The article proposals are to be submitted to the email address The papers should be prepared using MS Word 2003 or a later program version. All contributions to the journal are published in the English language. The paper must not exceed 8000 words, including the main title, abstract, keyword, tables, references, figure captions, and endnotes. Designations such as DOI, UDC, date of paper submission, date of paper acceptance, and bilingual information are entered by the journal Editors. AGG+ uses the IEEE citation style. The papers should be submitted in the following MSWord template according to the technical guidelines.
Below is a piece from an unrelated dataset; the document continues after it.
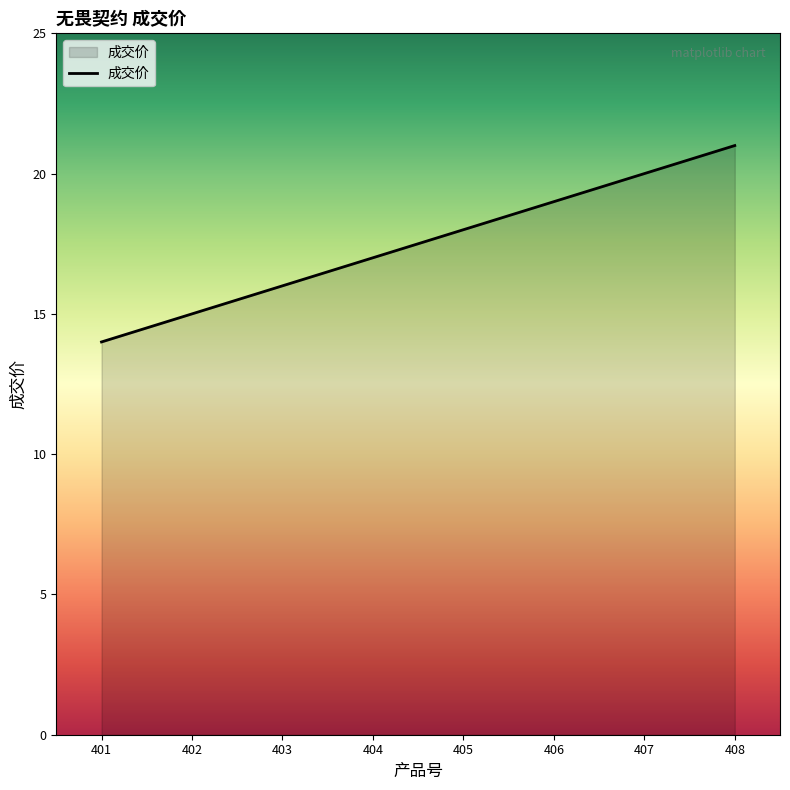

Does the chart display data point markers on the line(s)?

No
Technical Guidelines+Template (.doc)

All papers are subject to the double-anonymous peer-review process and plagiarism check. After the paper has been approved by the Editors, as suitable for the journal, it will be peer-reviewed by at least two independent, anonymous expert referees. The choice of reviewers is at the Editors’ discretion. The Editors-in-Chief and Section Editors will match the papers with reviewers who are experts in the field of research but are not from the author’s institution and do not have recent joint publications with any of the authors. The reviewers of the same paper act independently and are not aware of each other’s identities. In case the review reports contain the opposite decision (accept/reject) or categorization of the article, the Editors-in-Chief and Section Editors may assign additional reviewers.


Articles Classification

Research article: these papers are fully documented, interpreted accounts of significant findings of original research conducted using scientific methods. Suggested standard structure of the body of research is according to the IMRAD pattern (Introduction, Methods, Results and Discussion).

Review articles: these are critical and comprehensive reviews that provide new insights or interpretation of a subject through thorough and systematic evaluation of available evidence. Paper offers a new synthesis based on a review of the latest works on a particular subject area, which is made by summarizing, analyzing, synthesizing and evaluating in order to show a regularity, rule, trend or cause-and-effect relationship with respect to the investigated phenomena.
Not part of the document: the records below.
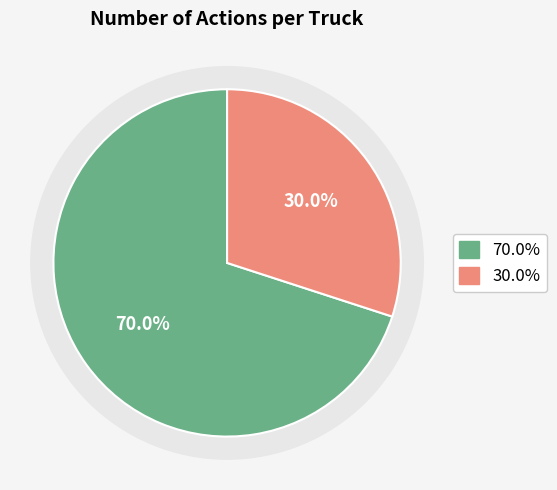

Do Truck 0 and Truck 1 together represent more than half of the pie?

Yes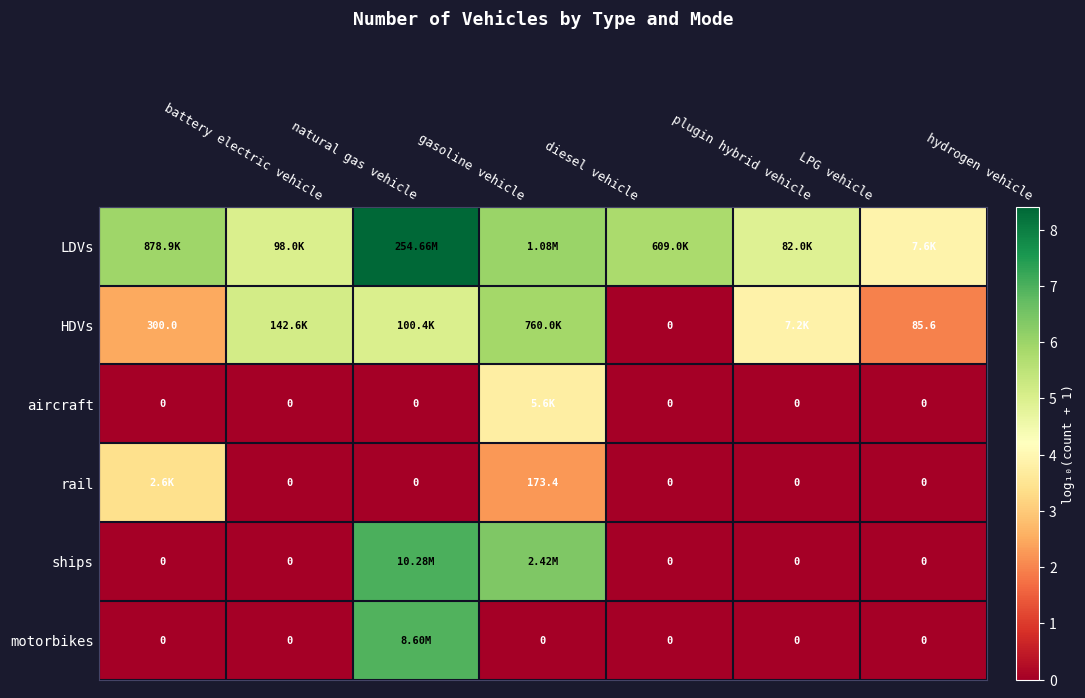

What is the sum of the ships values at battery electric vehicle and diesel vehicle?

6.4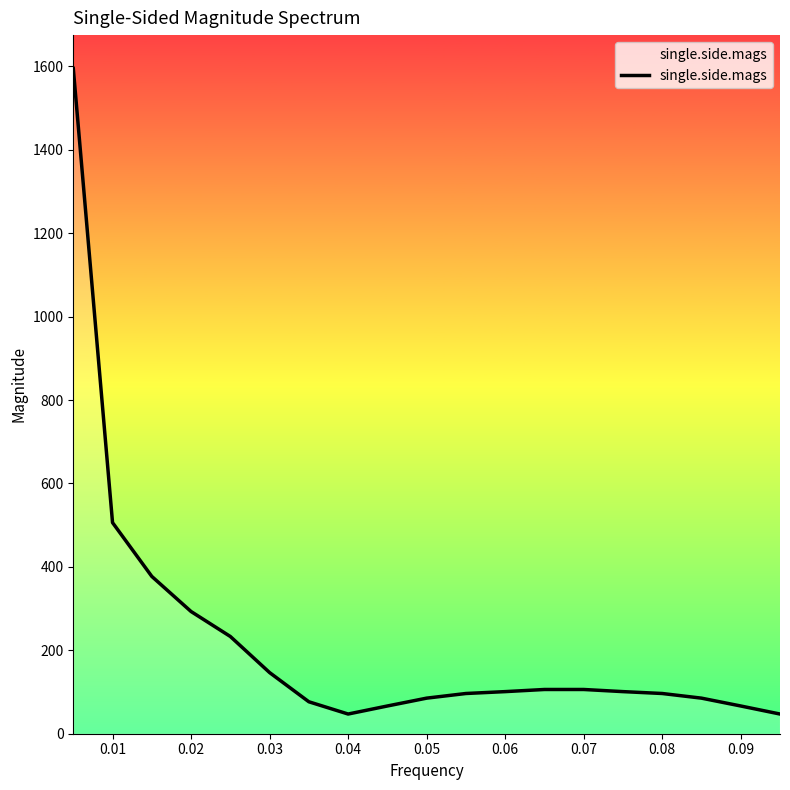

What is the maximum value shown in the chart?

1595.4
Short communications: these can be contributions of original research referring to case studies and technical aspects or policy briefs that present outcomes and lessons learned from various initiatives. Short communications are concise manuscripts, shorter than the typical full-format articles.

Scientific critique, debate or overview is a discussion on a particular topic, based solely on scientific arguments, where the author(s) proves the correctness of certain criteria of her or his opinions, or confirms or refutes the findings of other authors.